Uzra Zeya, sous-secrétaire à la sécurité civile, à la démocratie et aux droits de l’homme, a assuré aux journalistes du Jamaica Observer que le récent avis aux voyageurs de Washington n’avait aucun agenda caché.
« Je peux vous assurer que, ayant moi-même travaillé dans ce consulat et commencé ma carrière ici, il n’y a pas d’agenda caché lorsqu’il s’agit de protéger les citoyens américains et, en fin de compte, ce que j’ai pu constater lors de mes visites d’aujourd’hui est un conflit mutuel. vocation entre les États-Unis et la Jamaïque pour faire progresser la sécurité et le bien-être de tous nos citoyens, et nous sommes vraiment fiers de soutenir cela à travers nos partenariats pour soutenir la sécurité civile », dit Zeya.
Le taux de criminalité élevé de la Jamaïque et le manque de ressources médicales ont incité le Département d’État américain à déconseiller aux Américains de se rendre en Jamaïque à partir du 23 janvier. De plus, il a interdit aux employés du gouvernement de se rendre dans plusieurs régions en raison des risques accrus en matière de sécurité.
« Les crimes violents, tels que les invasions de domicile, les vols à main armée, les agressions sexuelles et les homicides, sont courants. Les agressions sexuelles se produisent fréquemment, y compris dans les complexes hôteliers tout compris », indique l’avis.
Il a ajouté que lorsque des arrestations sont effectuées, les affaires donnent rarement lieu à une peine définitive et les policiers ne parviennent souvent pas à réagir de manière adéquate aux infractions graves.
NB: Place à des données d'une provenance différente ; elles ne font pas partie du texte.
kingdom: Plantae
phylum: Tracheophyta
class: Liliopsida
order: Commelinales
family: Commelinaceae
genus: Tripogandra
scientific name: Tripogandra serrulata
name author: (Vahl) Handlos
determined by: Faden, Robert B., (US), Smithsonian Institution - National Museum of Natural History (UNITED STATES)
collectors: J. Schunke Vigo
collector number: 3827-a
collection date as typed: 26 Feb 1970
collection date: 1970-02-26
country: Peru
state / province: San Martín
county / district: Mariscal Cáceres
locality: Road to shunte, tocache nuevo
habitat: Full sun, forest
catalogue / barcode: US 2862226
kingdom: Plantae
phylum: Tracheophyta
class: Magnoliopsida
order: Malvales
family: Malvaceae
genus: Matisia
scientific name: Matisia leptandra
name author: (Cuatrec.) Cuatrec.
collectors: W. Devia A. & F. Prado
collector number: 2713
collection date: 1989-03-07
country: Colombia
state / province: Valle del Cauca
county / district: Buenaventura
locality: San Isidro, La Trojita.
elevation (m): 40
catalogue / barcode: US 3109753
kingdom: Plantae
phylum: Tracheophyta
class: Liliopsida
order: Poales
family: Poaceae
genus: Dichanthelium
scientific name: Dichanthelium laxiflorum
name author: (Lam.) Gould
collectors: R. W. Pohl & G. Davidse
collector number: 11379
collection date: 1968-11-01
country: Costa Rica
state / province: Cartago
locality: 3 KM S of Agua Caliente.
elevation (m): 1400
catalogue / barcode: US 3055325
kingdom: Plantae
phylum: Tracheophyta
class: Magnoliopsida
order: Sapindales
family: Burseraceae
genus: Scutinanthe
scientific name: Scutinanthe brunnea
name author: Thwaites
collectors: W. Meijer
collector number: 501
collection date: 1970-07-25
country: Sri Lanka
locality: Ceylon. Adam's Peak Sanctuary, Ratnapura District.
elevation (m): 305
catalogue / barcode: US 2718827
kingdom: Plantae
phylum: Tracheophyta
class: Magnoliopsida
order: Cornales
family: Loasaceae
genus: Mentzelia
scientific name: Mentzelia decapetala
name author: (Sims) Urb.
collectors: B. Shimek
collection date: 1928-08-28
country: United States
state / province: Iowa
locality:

En outre, il a déclaré que les hôpitaux privés exigent le paiement intégral avant d’accepter des patients et pourraient ne pas être en mesure d’offrir des soins spécialisés, tandis que les hôpitaux publics sont sous-financés et parfois incapables d’offrir des soins spécialisés ou de haute qualité.
Le Premier ministre Andrew Holness, cependant, « semblait véritablement perplexe » quant au calendrier et au contenu de l’avis, selon Voyage hebdomadaire.
Le Financial Times avait écrit un article positif sur l’île deux semaines avant la publication de l’avis, la qualifiant de « sans doute l’une des histoires de redressement les plus remarquables et radicales, mais sous-estimées, de l’histoire économique ».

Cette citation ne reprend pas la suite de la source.